Hardening your Apache and PHP on Ubuntu 9.04 Server

You have installed LAMP and OpenSSH on your Ubuntu 9.04 Server. The first thing to do is to harden it in order to avoid some kind of attacks. You can do the following steps in front of your Ubuntu 9.04 Server or remote access it via OpenSSH.

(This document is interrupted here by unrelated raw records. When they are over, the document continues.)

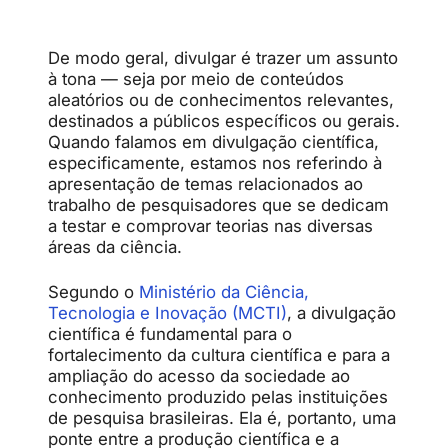
De
modo
geral,
divulgar
é
trazer
um
assunto
à
tona —
seja
por
meio
de
conteúdos
aleatórios
ou
de
conhecimentos
relevantes,
destinados
a
públicos
específicos
ou
gerais.
Quando
falamos
em
divulgação
científica
,
especificamente,
estamos
nos
referindo
à
apresentação
de
temas
relacionados
ao
trabalho
de
pesquisadores
que
se
dedicam
a
testar
e
comprovar
teorias
nas
diversas
áreas
da
ciência.
Segundo
o
Ministério
da
Ciência,
Tecnologia
e
Inovação (MCTI)
,
a
divulgação
científica
é
fundamental
para
o
fortalecimento
da
cultura
científica
e
para
a
ampliação
do
acesso
da
sociedade
ao
conhecimento
produzido
pelas
instituições
de
pesquisa
brasileiras.
Ela
é,
portanto,
uma
ponte
entre
a
produção
científica
e
a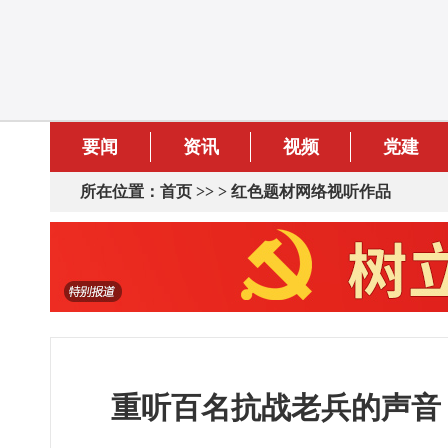
要闻
资讯
视频
党建
所在位置：
首页
>> >
红色题材网络视听作品
重听百名抗战老兵的声音 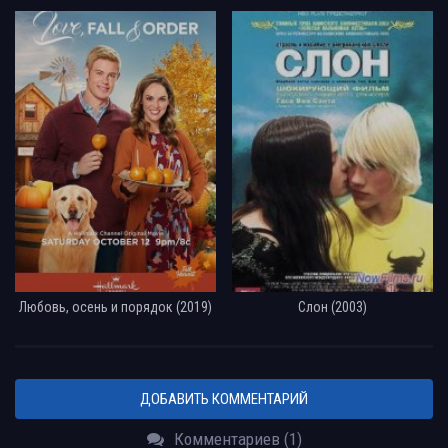
Любовь, осень и порядок (2019)
Слон (2003)
ДОБАВИТЬ КОММЕНТАРИЙ
Комментариев (1)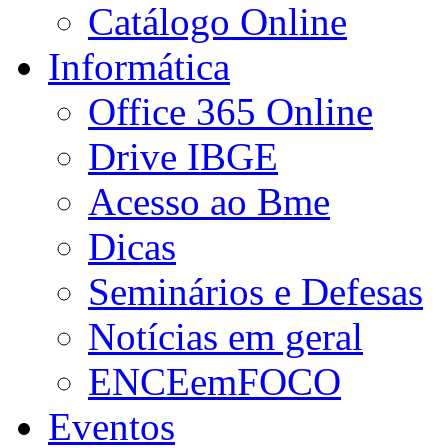
Catálogo Online
Informática
Office 365 Online
Drive IBGE
Acesso ao Bme
Dicas
Seminários e Defesas
Notícias em geral
ENCEemFOCO
Eventos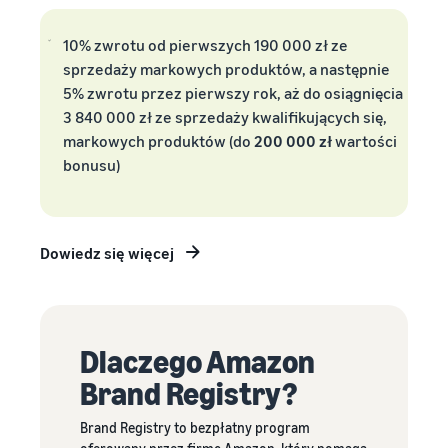
dla Twoich
do
ramach
produktów
klientów
Przewodnika dla
10% zwrotu od pierwszych 190 000 zł ze
w niskiej
Amazon
nowych
sprzedaży markowych produktów, a następnie
cenie
na
sprzedawców,
5% zwrotu przez pierwszy rok, aż do osiągnięcia
Sprawdź stawki
całym
mogą otrzymać
Low-Price FBA
3 840 000 zł
ze sprzedaży kwalifikujących się,
świecie
ponad 200,000 zł
dla
markowych produktów (do
200 000 zł
wartości
w ramach
Rozpocznij
kwalifikujących
bonusu)
programu zachęt
sprzedaż w
się produktów
dla nowych
Ameryce
w cenie do €20.
sprzedawców
Północnej i
Południowej,
Dowiedz się więcej
Europie, Azji
i Pacyfiku,
na Bliskim
Wschodzie
oraz w
Dlaczego Amazon
Afryce
Północnej.
Brand Registry?
Brand Registry to bezpłatny program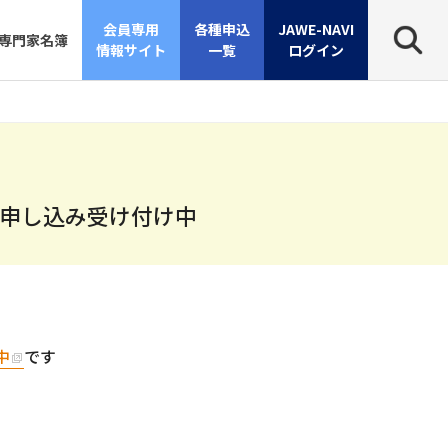
会員専用
各種申込
JAWE-NAVI
専門家名簿
情報サイト
一覧
ログイン
お申し込み受け付け中
中
です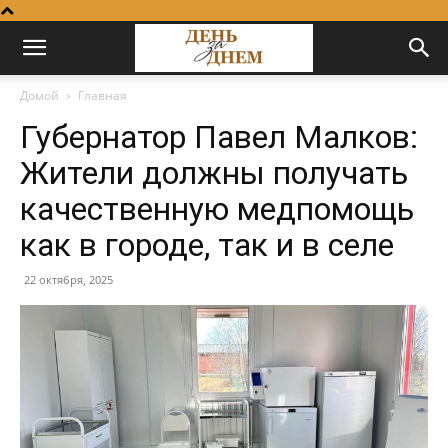
Домой
Главная
Губернатор Павел Малков:
Жители должны получать
качественную медпомощь
как в городе, так и в селе
22 октября, 2025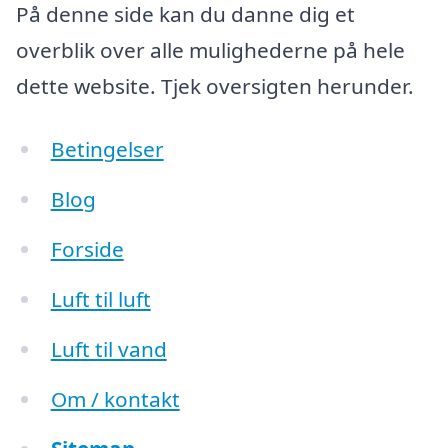
På denne side kan du danne dig et
overblik over alle mulighederne på hele
dette website. Tjek oversigten herunder.
Betingelser
Blog
Forside
Luft til luft
Luft til vand
Om / kontakt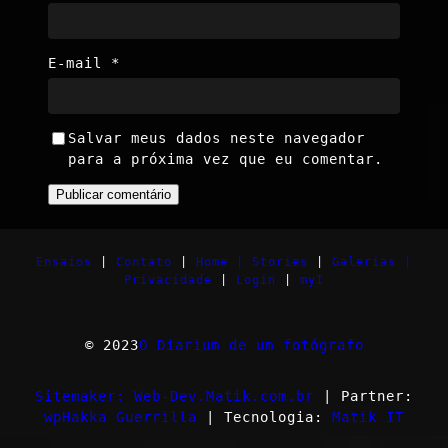
E-mail
*
Salvar meus dados neste navegador
para a próxima vez que eu comentar.
Ensaios
|
Contato
|
Home |
Stories
|
Galerias |
Privacidade
|
Login
|
myI
© 2023
O Diarium de um fotógrafo
Sitemaker: Web-Dev.Matik.com.br
| Partner:
wpHakka Guerrilla
| Tecnologia:
Matik IT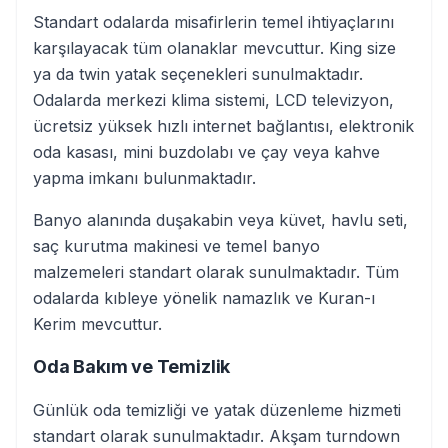
Standart odalarda misafirlerin temel ihtiyaçlarını
karşılayacak tüm olanaklar mevcuttur. King size
ya da twin yatak seçenekleri sunulmaktadır.
Odalarda merkezi klima sistemi, LCD televizyon,
ücretsiz yüksek hızlı internet bağlantısı, elektronik
oda kasası, mini buzdolabı ve çay veya kahve
yapma imkanı bulunmaktadır.
Banyo alanında duşakabin veya küvet, havlu seti,
saç kurutma makinesi ve temel banyo
malzemeleri standart olarak sunulmaktadır. Tüm
odalarda kıbleye yönelik namazlık ve Kuran-ı
Kerim mevcuttur.
Oda Bakım ve Temizlik
Günlük oda temizliği ve yatak düzenleme hizmeti
standart olarak sunulmaktadır. Akşam turndown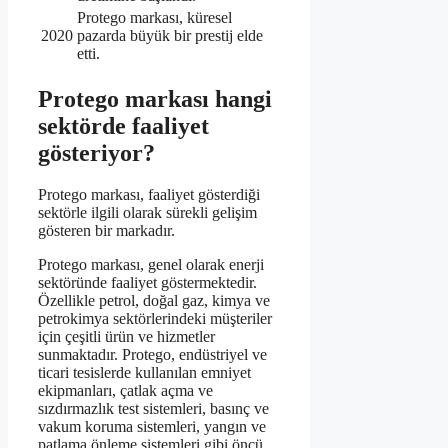
Protego markası, küresel
2020
pazarda büyük bir prestij elde
etti.
Protego markası hangi
sektörde faaliyet
gösteriyor?
Protego markası, faaliyet gösterdiği
sektörle ilgili olarak sürekli gelişim
gösteren bir markadır.
Protego markası, genel olarak enerji
sektöründe faaliyet göstermektedir.
Özellikle petrol, doğal gaz, kimya ve
petrokimya sektörlerindeki müşteriler
için çeşitli ürün ve hizmetler
sunmaktadır. Protego, endüstriyel ve
ticari tesislerde kullanılan emniyet
ekipmanları, çatlak açma ve
sızdırmazlık test sistemleri, basınç ve
vakum koruma sistemleri, yangın ve
patlama önleme sistemleri gibi öncü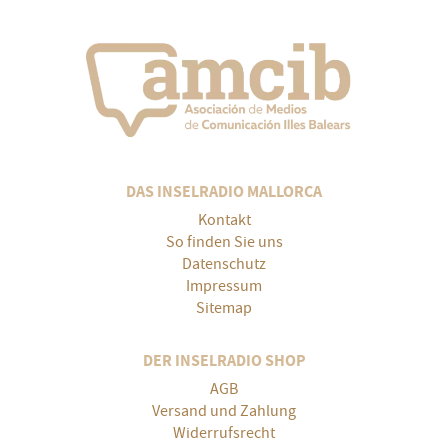
DAS INSELRADIO MALLORCA
Kontakt
So finden Sie uns
Datenschutz
Impressum
Sitemap
DER INSELRADIO SHOP
AGB
Versand und Zahlung
Widerrufsrecht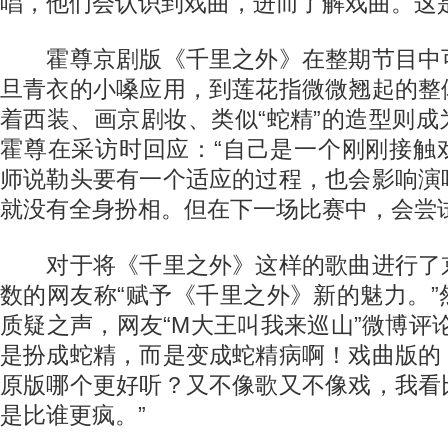
唱，他们会认识到戏曲，进而了解戏曲。这
霍尊京剧版《千里之外》在整期节目中
旦青衣的小嗓应用，到莲花指微微翘起的整
着西装、画京剧妆、类似“蛇精”的造型则
霍尊在采访时回应：“自己是一个刚刚接触
师说勒头要有一个适应的过程，也会影响演
就没有全身扮相。但在下一场比赛中，会尝
对于将《千里之外》这样的歌曲进行了
数的网友称“赋予《千里之外》新的魅力。
质疑之声，网友“M大王叫我来巡山”微博评
是扮成蛇精，而是变成蛇精病啊！戏曲版的
原版哪个更好听？又不像歌又不像戏，我看
是比谁更疯。”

For OpenSSH, your Ubuntu 9.04 Server is at 10.23.140.222 :
ssh 10.23.140.222 -l dzul

Step 1 :

The avoid someone to list your files on your Apache directory, you should do the following step.
sudo nano /etc/apache2/sites-available/default

Add a minus "-" in the front of "Indexes" and it will looking like this :

    Options -Indexes FollowSymLinks MultiViews
    AllowOverride None
    Order allow,deny
    allow from all


Step 2 :

To enable the rewrite module of Apache.
sudo a2enmod rewrite

To avoid Cross-Site-Tracing attack. Add the following lines within " " :

    RewriteEngine On
    RewriteCond %{REQUEST_METHOD} ^(TRACE|TRACK)
    RewriteRule .* - [F]


Step 3 :

To avoid HTTP DoS, DDoS or Brute Force attack, you should install this module.
sudo apt-get install libapache2-mod-evasive

Step 4 :

To screen out bad URL requests, such as /etc/shadow or MySQL injection and etc. You should install mod_security module. If you installed a amd64 (64-bit) version of Ubuntu Server, please replaced i386 with amd64 for the following commands.
wget http://etc.inittab.org/~agi/debian/libapache-mod-security2/libapache-mod-security_2.5.9-1_i386.deb

wget http://etc.inittab.org/~agi/debian/libapache-mod-security2/mod-security-common_2.5.9-1_all.deb

sudo dpkg -i libapache-mod-security_2.5.9-1_i386.deb mod-security-common_2.5.9-1_all.deb

Step 5 :

Do not allow any Apache and Ubuntu Server information to be print on the error pages.
sudo nano /etc/apache2/conf.d/security

Change the following lines as the following :
ServerToken Prod
ServerSignature Off

Step 6 :

Now, it is time to harden the PHP.
sudo nano /etc/php5/apache2/php.ini

Change the following lines as the following :

display_errors = Off
log_errors = On
allow_url_fopen = Off
safe_mode = On
expose_php = Off
enable_dl = Off
disable_functions = system, show_source, symlink, exec, dl, shell_exec, passthru, phpinfo, escapeshellarg, escapeshellcmd

Step 7 :

Final step is to restart Apache server.
sudo /etc/init.d/apache2 restart

Step 8 :
sudo nano /etc/sysctl.conf
Uncomment the following line and make it look like this.
#Enable TCP SYN Cookie Protection
net.ipv4.tcp_syncookies = 1

Make the change active.
sudo /sbin/sysctl -p

note:- can be applied to ubuntu 9.10 and ubuntu 10.04 too.
if you want to change the publishing dir which is default to /var/www/, make sure you set the permission it nicely.